Thornewill admitted that he “totally collapse[s] at the end of it.” But, it doesn’t matter, he says, because “the vocal melodies are so beautifully written and the songs are so complex that, mostly, it’s just a party.” He pointed out that he and his bandmates are not trying to blindside people with obscure B-sides; they’re just playing all the hits. He finds that there’s something incredibly special about playing songs that are so universal.
On days the band isn’t masquerading as Queen, Jukebox the Ghost spends time writing its own songs. The trio hasn’t released a full studio album since its 2014 self-titled effort, but it did release a live album at the end of last year. Long Way Home was entirely self-recorded, released, and funded via a wildly successful Kickstarter after Jukebox parted ways with record label Cherrytree Records at the beginning of 2016.
Being independent for the first time in years has its challenges.
“There are lots of unspoken nice things about having a label,” said Thornewill. Deadlines, for example. Losing the infrastructure left the band free-floating for a while, which is why recording a new album has taken longer than usual — but it’s also given them more freedom. And now, having released a single, the rose-tinted “Stay the Night” (which breaks down into Queen-inspired cascading harmonies in the bridge) in March, the new album is about 98 percent done.
Being independent “gave us time to really be careful with it and really make the songs we wanted to make,” said Thornewill. Each member has also now learned how to home-record and produce. In a music industry heading in an increasingly more self-sufficient direction, taking the time to learn these skills is invaluable.

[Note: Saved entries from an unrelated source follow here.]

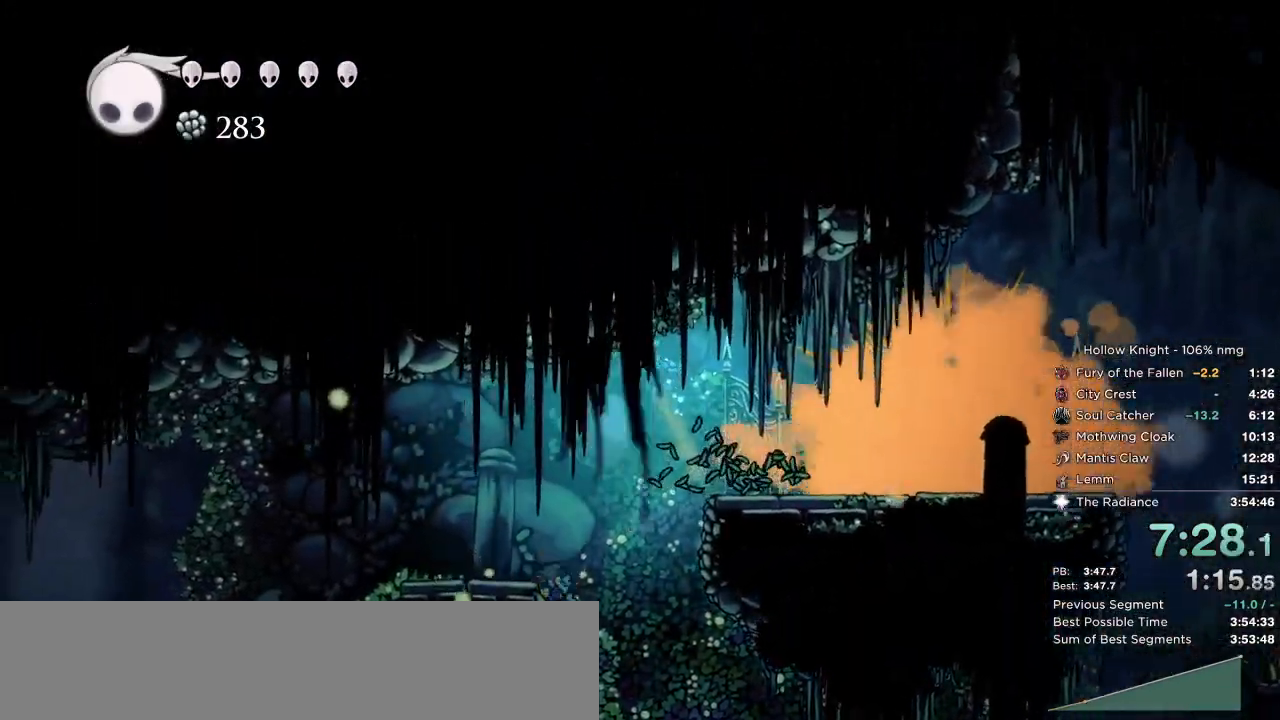
{"keys": ["left"], "events": []}
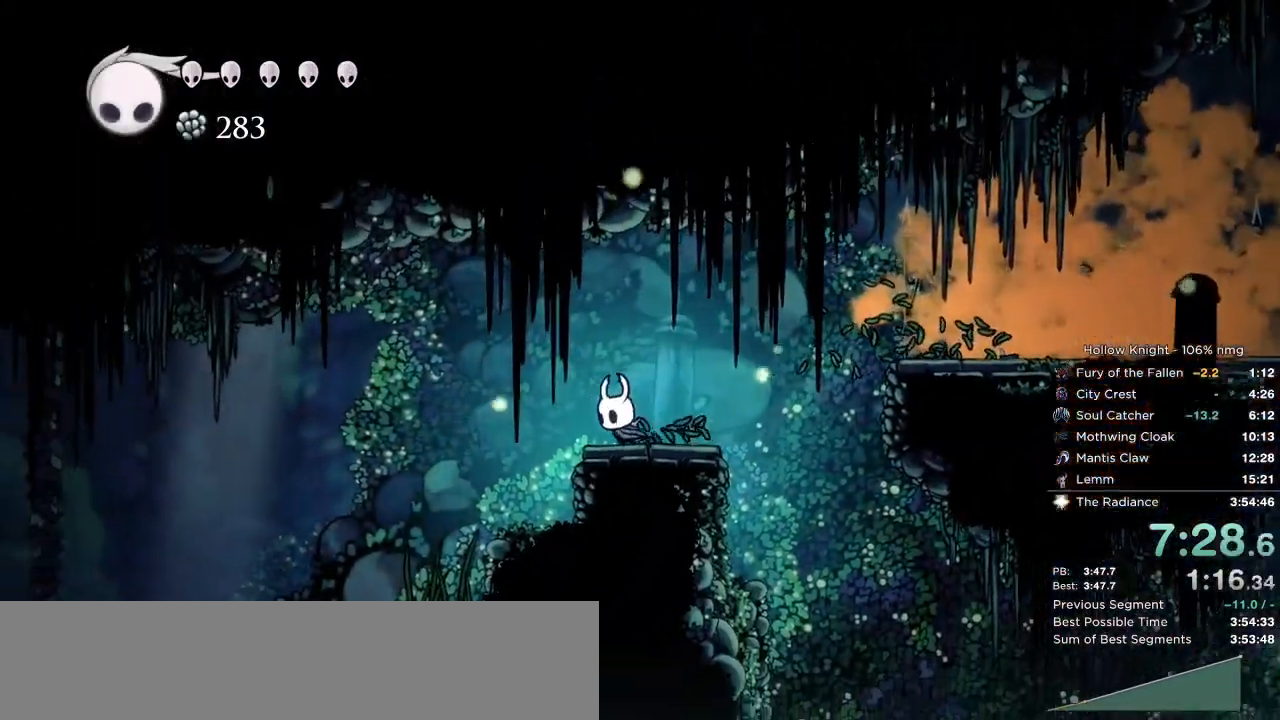
{"keys": ["left"], "events": []}
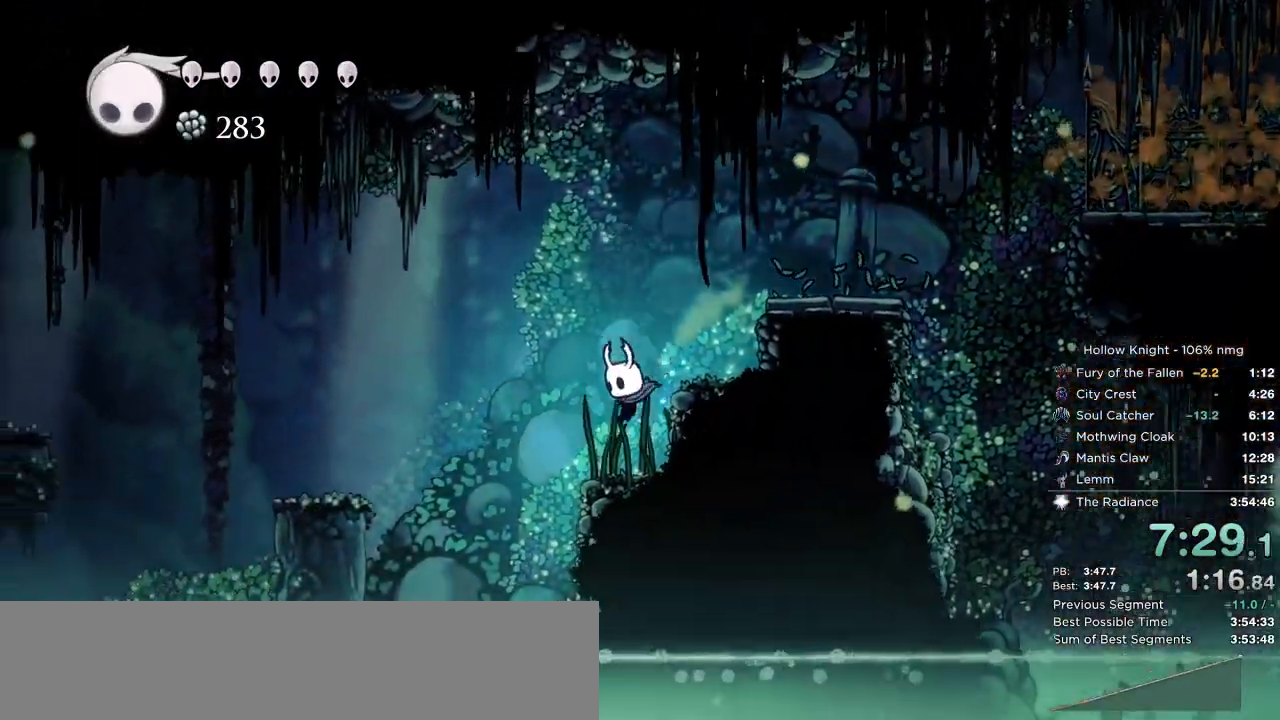
{"keys": ["left"]}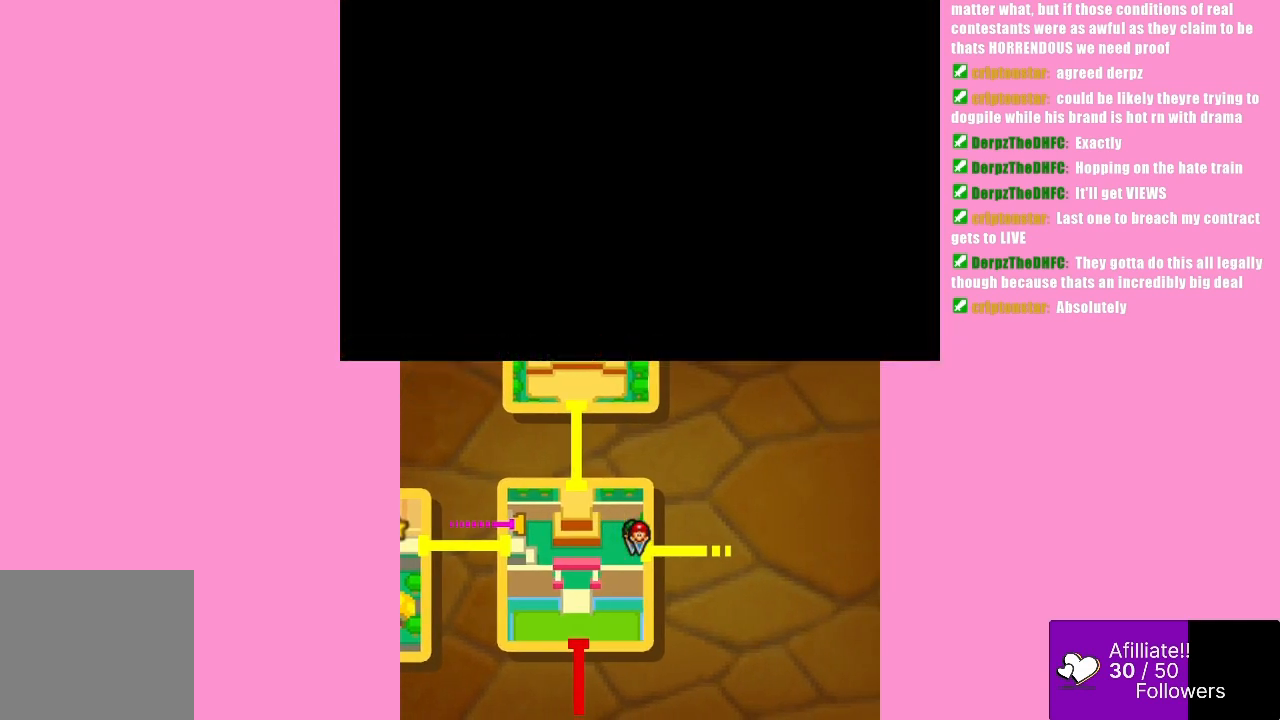
Gameplay with a controller (Xbox layout); each line is a JSON object with the inputs held at the frame after it. "events" lists button and stick changes between this image and that frame as [ms after this image, input, new state], when the widget could be followed in between. Not read: L3 R3 right_stick.
{"buttons": [], "left_stick": "center", "events": []}
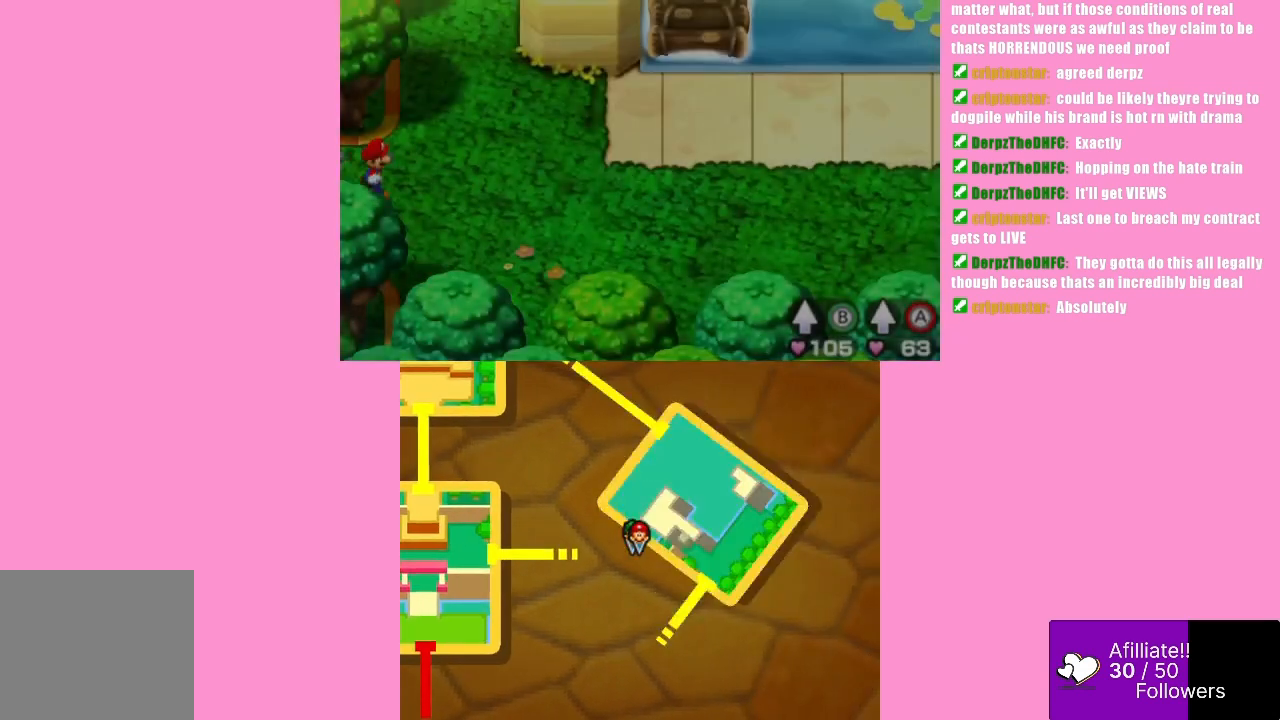
{"buttons": [], "left_stick": "right", "events": [[400, "left_stick", "right"]]}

The live album was something Jukebox might not have had the freedom to do if not for being unsigned. While still figuring out the logistics of releasing and financing a new studio album, the band decided to just make another album.
“Over the years, the common comment with people has been: ‘I love your records, but I like your live show even better,’” said Thornewill. One tour later (not to mention countless hours poring over recordings from each show), Long Way Home was born.
Fans may not have new songs yet, but HalloQueen is certainly ample fodder to tide them over. Thornewill hopes that people come to the San Francisco show decked out, and that even those who aren’t familiar with the cult of Jukebox will come along for the rambunctious Queen sing-alongs.
Jukebox the Ghost plays at Slim’s in San Francisco on Friday, Oct. 27.